• Dataset entries:
──────

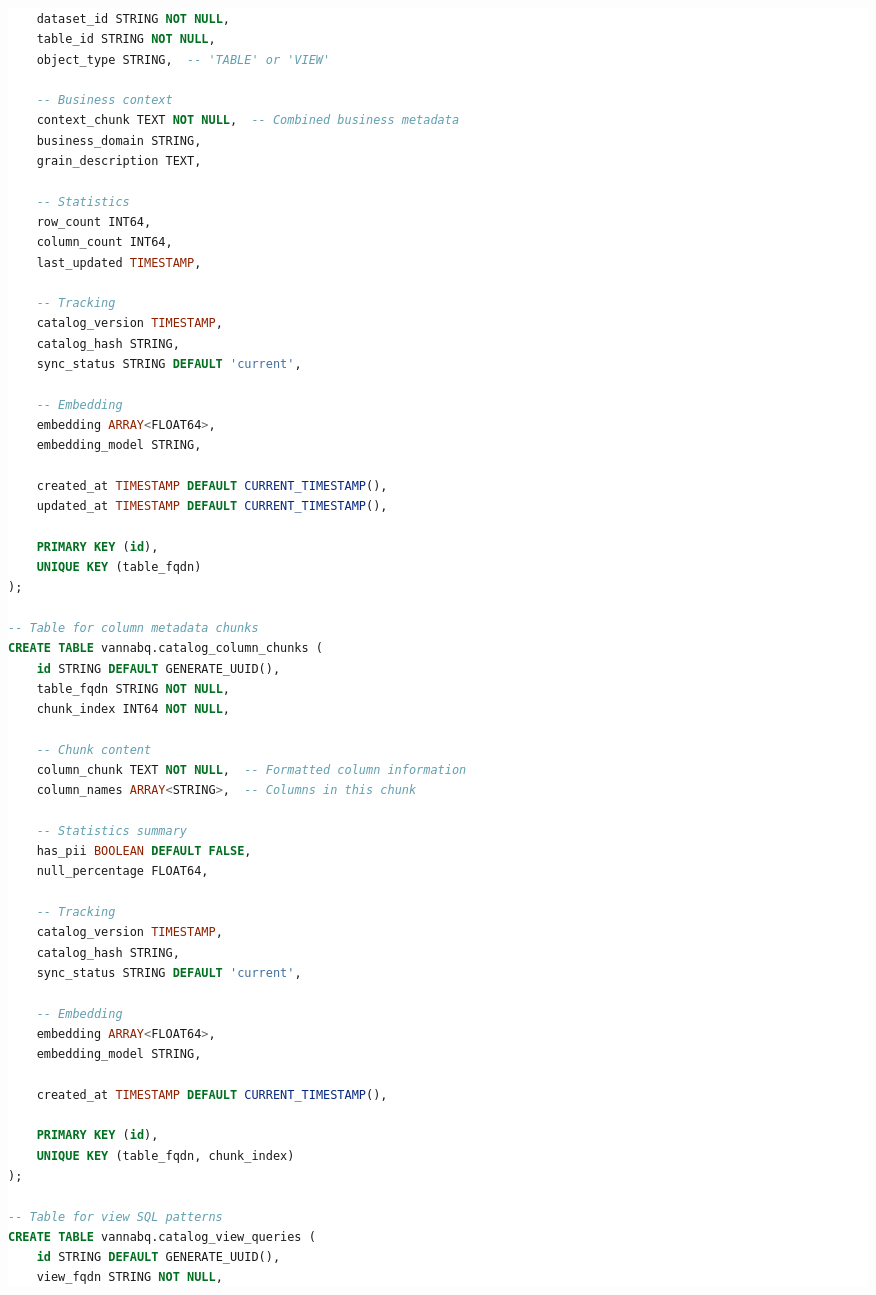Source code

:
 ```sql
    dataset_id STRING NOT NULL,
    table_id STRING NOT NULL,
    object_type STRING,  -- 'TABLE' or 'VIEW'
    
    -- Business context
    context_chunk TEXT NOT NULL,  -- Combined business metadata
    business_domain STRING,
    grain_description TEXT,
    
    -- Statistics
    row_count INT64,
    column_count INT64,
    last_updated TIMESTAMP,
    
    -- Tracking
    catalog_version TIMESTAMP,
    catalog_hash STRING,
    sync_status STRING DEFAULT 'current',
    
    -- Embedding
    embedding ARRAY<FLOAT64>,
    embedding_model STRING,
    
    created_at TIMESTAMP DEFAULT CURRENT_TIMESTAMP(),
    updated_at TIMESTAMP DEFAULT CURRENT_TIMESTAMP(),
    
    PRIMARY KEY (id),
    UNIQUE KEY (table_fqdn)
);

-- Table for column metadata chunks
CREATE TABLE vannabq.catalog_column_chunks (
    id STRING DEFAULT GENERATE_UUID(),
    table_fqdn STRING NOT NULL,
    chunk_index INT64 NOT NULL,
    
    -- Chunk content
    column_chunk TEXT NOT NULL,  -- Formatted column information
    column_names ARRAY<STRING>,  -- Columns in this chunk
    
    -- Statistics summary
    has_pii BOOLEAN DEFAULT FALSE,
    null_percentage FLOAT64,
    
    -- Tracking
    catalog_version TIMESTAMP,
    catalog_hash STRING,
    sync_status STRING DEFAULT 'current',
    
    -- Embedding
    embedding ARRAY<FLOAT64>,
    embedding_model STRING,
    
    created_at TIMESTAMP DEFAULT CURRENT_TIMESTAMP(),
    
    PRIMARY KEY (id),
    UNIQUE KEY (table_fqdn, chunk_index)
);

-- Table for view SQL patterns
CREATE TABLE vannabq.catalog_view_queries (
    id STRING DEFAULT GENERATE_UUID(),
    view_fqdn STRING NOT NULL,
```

──────

• WORK ITEM: Please retype every entry above exactly, leaving out any picture.

• ANSWER FOR THE TASK:
Source code

:
 ```sql
    dataset_id STRING NOT NULL,
    table_id STRING NOT NULL,
    object_type STRING,  -- 'TABLE' or 'VIEW'
    
    -- Business context
    context_chunk TEXT NOT NULL,  -- Combined business metadata
    business_domain STRING,
    grain_description TEXT,
    
    -- Statistics
    row_count INT64,
    column_count INT64,
    last_updated TIMESTAMP,
    
    -- Tracking
    catalog_version TIMESTAMP,
    catalog_hash STRING,
    sync_status STRING DEFAULT 'current',
    
    -- Embedding
    embedding ARRAY<FLOAT64>,
    embedding_model STRING,
    
    created_at TIMESTAMP DEFAULT CURRENT_TIMESTAMP(),
    updated_at TIMESTAMP DEFAULT CURRENT_TIMESTAMP(),
    
    PRIMARY KEY (id),
    UNIQUE KEY (table_fqdn)
);

-- Table for column metadata chunks
CREATE TABLE vannabq.catalog_column_chunks (
    id STRING DEFAULT GENERATE_UUID(),
    table_fqdn STRING NOT NULL,
    chunk_index INT64 NOT NULL,
    
    -- Chunk content
    column_chunk TEXT NOT NULL,  -- Formatted column information
    column_names ARRAY<STRING>,  -- Columns in this chunk
    
    -- Statistics summary
    has_pii BOOLEAN DEFAULT FALSE,
    null_percentage FLOAT64,
    
    -- Tracking
    catalog_version TIMESTAMP,
    catalog_hash STRING,
    sync_status STRING DEFAULT 'current',
    
    -- Embedding
    embedding ARRAY<FLOAT64>,
    embedding_model STRING,
    
    created_at TIMESTAMP DEFAULT CURRENT_TIMESTAMP(),
    
    PRIMARY KEY (id),
    UNIQUE KEY (table_fqdn, chunk_index)
);

-- Table for view SQL patterns
CREATE TABLE vannabq.catalog_view_queries (
    id STRING DEFAULT GENERATE_UUID(),
    view_fqdn STRING NOT NULL,
```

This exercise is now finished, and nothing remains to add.